Ein weiterer Kostenpunkt sind die Bäderfahrten, die die Stadt für die Schulen zahlen muss, die das Badezentrum in der Bauphase nicht nutzen können. Die Schülerinnen und Schüler müssen nämlich auf ein anderes Sindelfinger Bad ausweichen. „Die Kommune ist in der Pflicht, die Fahrten zum nächsten Hallenbad zu finanzieren“, sagt Knoch. Zwar gibt es auf Sindelfinger Gemarkung mit dem Klostergartenbad und dem Gartenhallenbad in Maichingen auch noch weitere Hallenbäder, deren Wasserfläche ist aber auch schon gut ausgelastet.

Noch dazu sind beide Bäder selbst stark sanierungsbedürftig – die Rede ist jeweils von Millionenbeträgen für eine Instandsetzung. Im Idealfall können beide Bäder saniert werden, bevor es am Badezentrum mit dem Bau losgeht. Nur gleichzeitig dürfe das nicht passieren, so Knoch. Wie es mit dem Rappenbaumbad in Dagersheim stehen wird, wenn der Abriss des Badezentrum-Hallenbads einmal läuft, steht noch nicht fest.
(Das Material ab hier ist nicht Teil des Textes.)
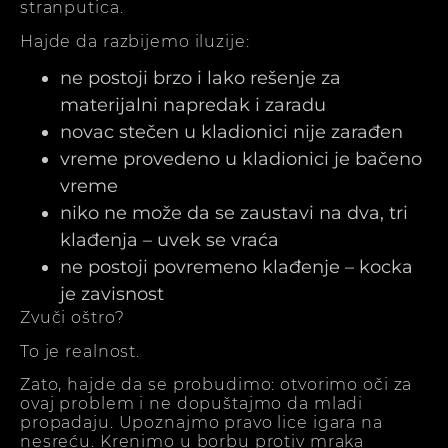
stranputica.
Hajde da razbijemo iluzije:
ne postoji brzo i lako rešenje za
materijalni napredak i zaradu
novac stečen u kladionici nije zarađen
vreme provedeno u kladionici je bačeno
vreme
niko ne može da se zaustavi na dva, tri
klađenja – uvek se vraća
ne postoji povremeno klađenje – kocka
je zavisnost
Zvuči oštro?
To je realnost.
Zato, hajde da se probudimo: otvorimo oči za
ovaj problem i ne dopuštajmo da mladi
propadaju. Upoznajmo pravo lice igara na
nesreću. Krenimo u borbu protiv mraka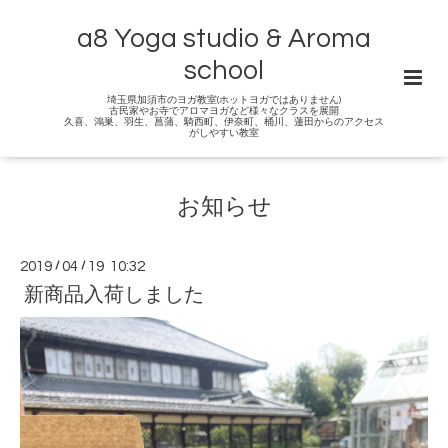
a8 Yoga studio & Aroma
school
埼玉県加須市のヨガ教室(ホットヨガではありません)
古民家やお寺でアロマヨガなど様々なクラスを展開
久喜、鴻巣、羽生、菖蒲、騎西町、伊奈町、桶川、蓮田からのアクセス
がしやすい教室
お知らせ
2019
/
04
/
19 10:32
新商品入荷しました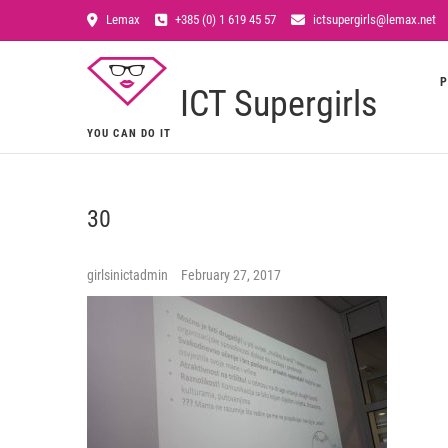
Lemax
+385 (0) 1 619 45 57
ictsupergirls@lemax.net
P
ICT Supergirls
YOU CAN DO IT
30
girlsinictadmin
February 27, 2017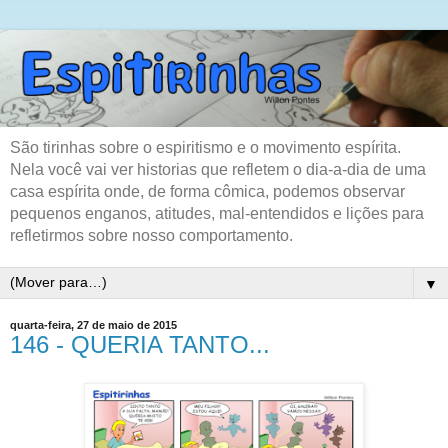
São tirinhas sobre o espiritismo e o movimento espírita.
Nela você vai ver historias que refletem o dia-a-dia de uma
casa espírita onde, de forma cômica, podemos observar
pequenos enganos, atitudes, mal-entendidos e lições para
refletirmos sobre nosso comportamento.
▼
quarta-feira, 27 de maio de 2015
146 - QUERIA TANTO...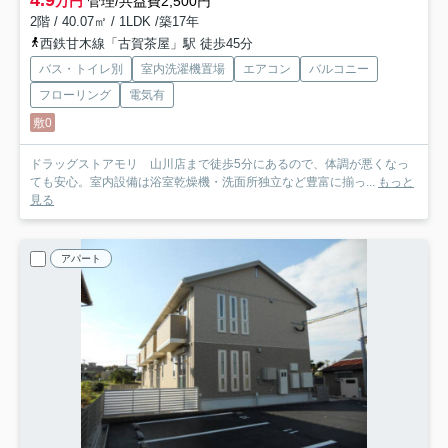
万円
管理/共益費2,500円
2階 / 40.07㎡ / 1LDK /築17年
西鉄甘木線「古賀茶屋」駅 徒歩45分
バス・トイレ別
室内洗濯機置場
エアコン
バルコニー
フローリング
電気有
敷0
ドラッグストアモリ 山川店まで徒歩5分にあるので、体調が悪くなっ
ても安心。室内設備は浴室乾燥機・洗面所独立など豊富に揃っ...
もっと
見る
アパート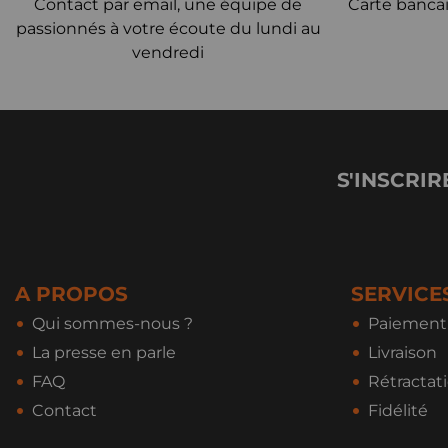
Contact par email, une équipe de
Carte bancai
passionnés à votre écoute du lundi au
vendredi
S'INSCRIR
A PROPOS
SERVICE
Qui sommes-nous ?
Paiement 
La presse en parle
Livraison
FAQ
Rétractat
Contact
Fidélité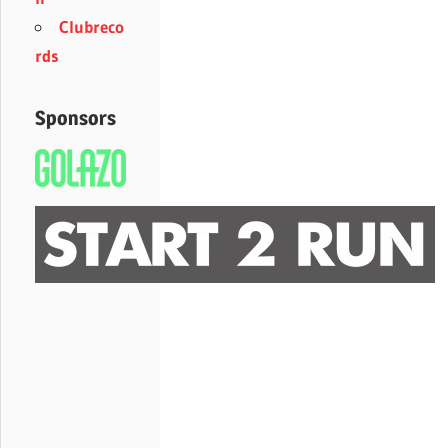
Clubreco
rds
Sponsors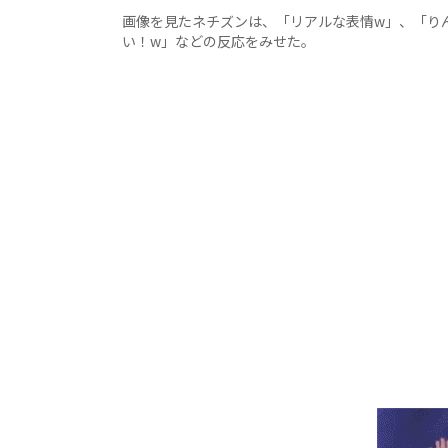
画像を見たネチズンは、「リアルな表情w」、「り
い！w」などの反応をみせた。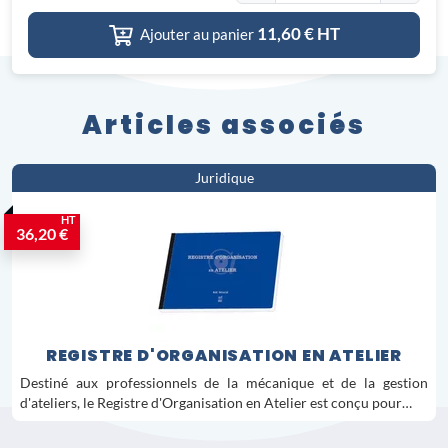
11,60
€ HT
Ajouter au panier
Articles associés
Juridique
HT
36,20 €
REGISTRE D'ORGANISATION EN ATELIER
Destiné aux professionnels de la mécanique et de la gestion
d'ateliers, le Registre d'Organisation en Atelier est conçu pour…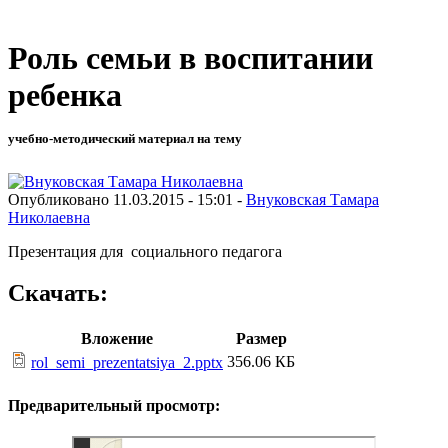
Роль семьи в воспитании
ребенка
учебно-методический материал на тему
Опубликовано 11.03.2015 - 15:01 -
Внуковская Тамара
Николаевна
Презентация для социального педагога
Скачать:
Вложение
Размер
356.06 КБ
rol_semi_prezentatsiya_2.pptx
Предварительный просмотр: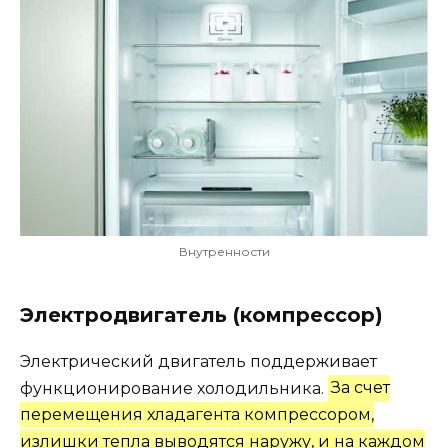
Внутренности
Электродвигатель (компрессор)
Электрический двигатель поддерживает
функционирование холодильника.
За счет
перемещения хладагента компрессором,
излишки тепла выводятся наружу, и на каждом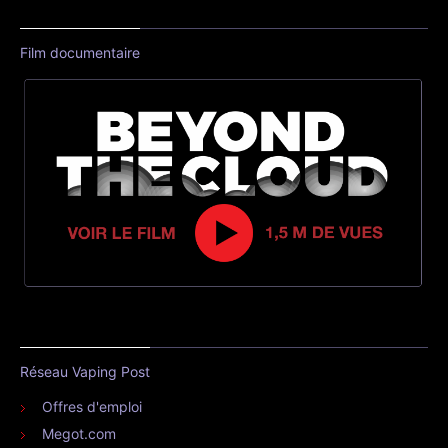
Film documentaire
Réseau Vaping Post
Offres d'emploi
Megot.com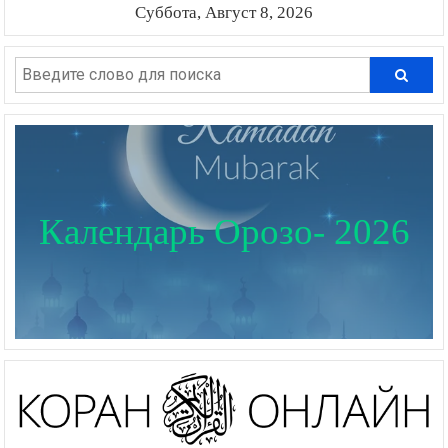
Суббота, Август 8, 2026
Календарь Орозо- 2026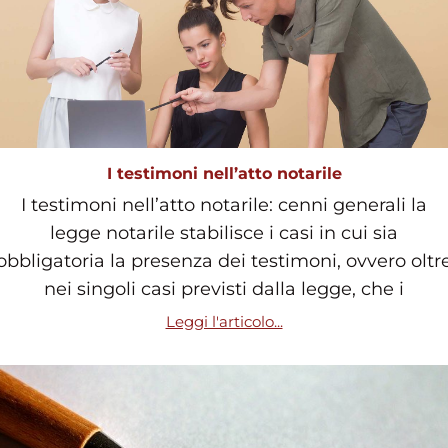
I testimoni nell’atto notarile
I testimoni nell’atto notarile: cenni generali la
legge notarile stabilisce i casi in cui sia
obbligatoria la presenza dei testimoni, ovvero oltr
nei singoli casi previsti dalla legge, che i
Leggi l'articolo...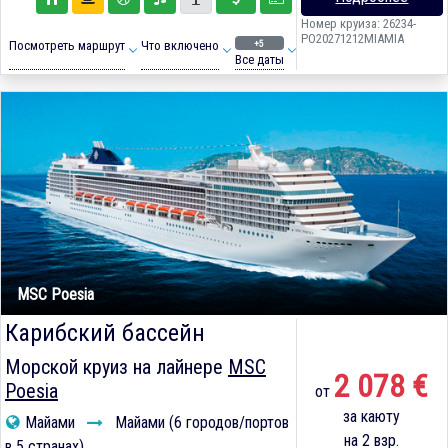
Номер круиза: 26234-
PO20271212MIAMIA
+5
Посмотреть маршрут
Что включено
Все даты
MSC Poesia
Карибский бассейн
Морской круиз на лайнере
MSC
2 078 €
Poesia
от
за каюту
Майами
Майами (6 городов/портов
на 2 взр.
в 5 странах)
Auch das dortige Hallenbad ist rechnerisch schon über das Ende seines Lebenszyklus hinaus und kämpft seit Jahren mit Alterserscheinungen wie maroden Filteranlagen.

Schwimmerinnen und Schwimmer sowie Familien, die das Badezentrum nutzen, können das also erst einmal noch im gewohnten Umfang tun. Die Freibadsaison im Badezentrum beginnt in diesem Jahr übrigens am Montag, 1. Mai.

Neubau des Hallenbads

Beschluss
Nach einer mehrjährigen und teils emotionalen Debatte, die Nutzende wie Stadträte oft gespalten hat, hat der Gemeinderat am Dienstag, 24. März, mit 29 zu 9 Stimmen entschieden, das Badezentrum-Hallenbad abzureißen und neu zu bauen. Auch die Planungen wurden gleich mit in Auftrag gegeben.

Kosten
Schätzungen sehen für den Neubau Kosten von 87 Millionen Euro vor. Dabei ist zu bedenken, dass die genauen Planungen und Vergaben alle noch bevorstehen. Es handelt sich also noch nicht um verlässliche Zahlen.